- Opening Delimiter -

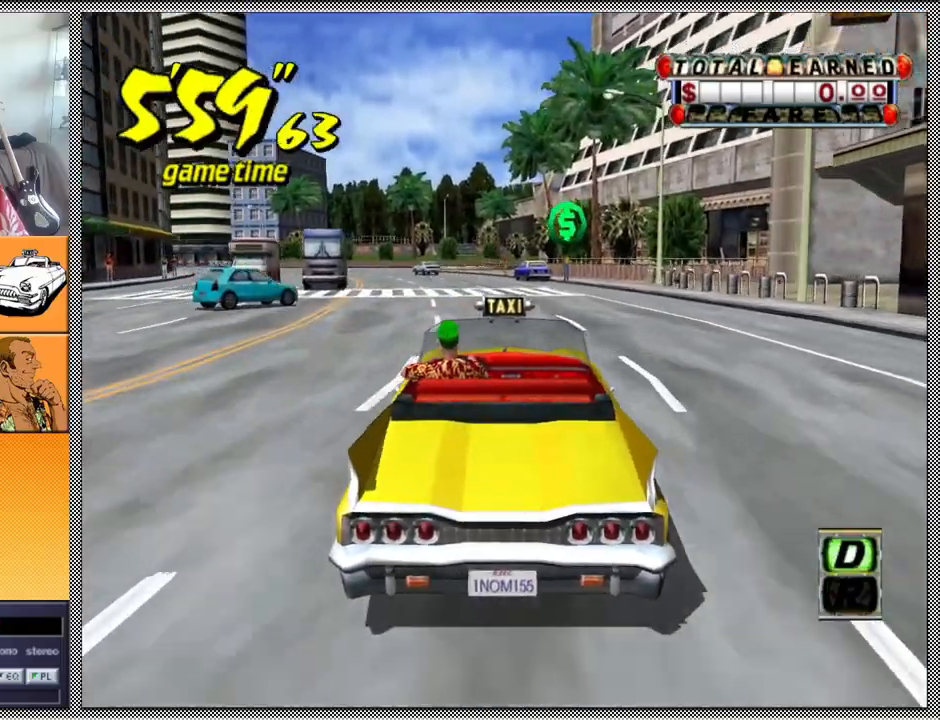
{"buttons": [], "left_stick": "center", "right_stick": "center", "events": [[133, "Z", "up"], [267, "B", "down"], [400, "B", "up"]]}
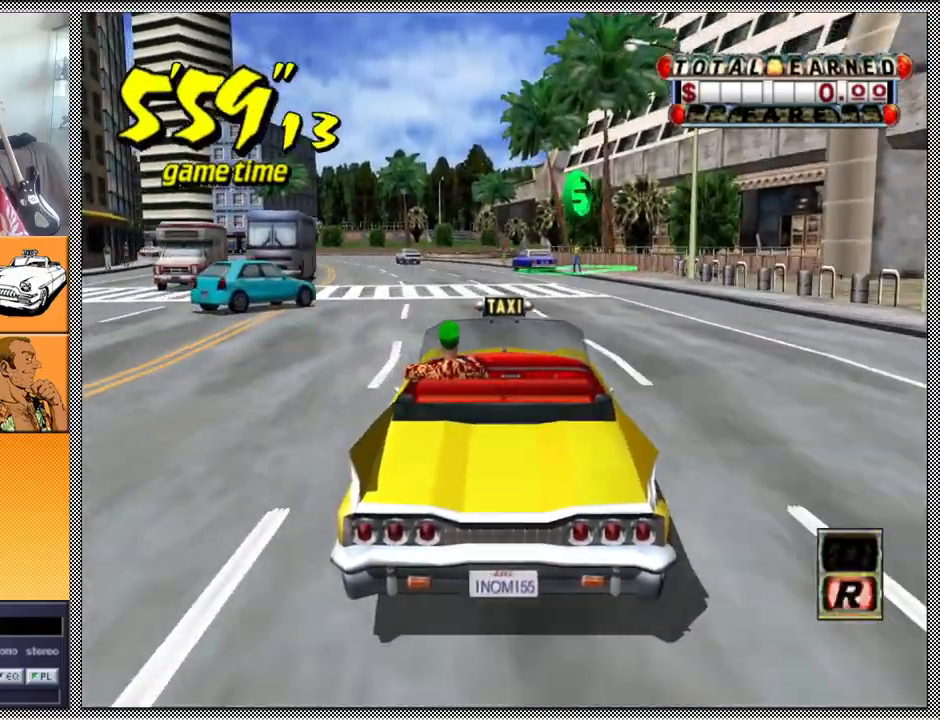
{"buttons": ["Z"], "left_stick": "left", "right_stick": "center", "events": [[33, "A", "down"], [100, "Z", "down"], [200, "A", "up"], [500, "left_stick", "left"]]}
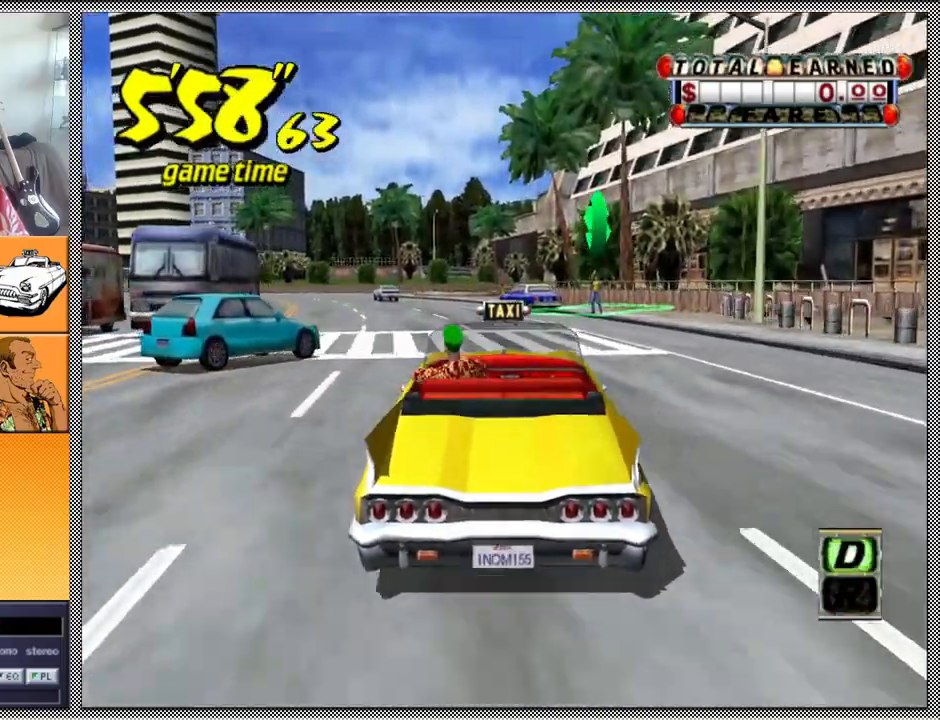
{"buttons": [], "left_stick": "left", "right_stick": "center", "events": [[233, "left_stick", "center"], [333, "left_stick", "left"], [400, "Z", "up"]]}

- Closing Delimiter -

Every line above should be transcribed exactly, though no image should be carried over.

◆ Solution for this problem
{"buttons": [], "left_stick": "center", "right_stick": "center", "events": [[133, "Z", "up"], [267, "B", "down"], [400, "B", "up"]]}
{"buttons": ["Z"], "left_stick": "left", "right_stick": "center", "events": [[33, "A", "down"], [100, "Z", "down"], [200, "A", "up"], [500, "left_stick", "left"]]}
{"buttons": [], "left_stick": "left", "right_stick": "center", "events": [[233, "left_stick", "center"], [333, "left_stick", "left"], [400, "Z", "up"]]}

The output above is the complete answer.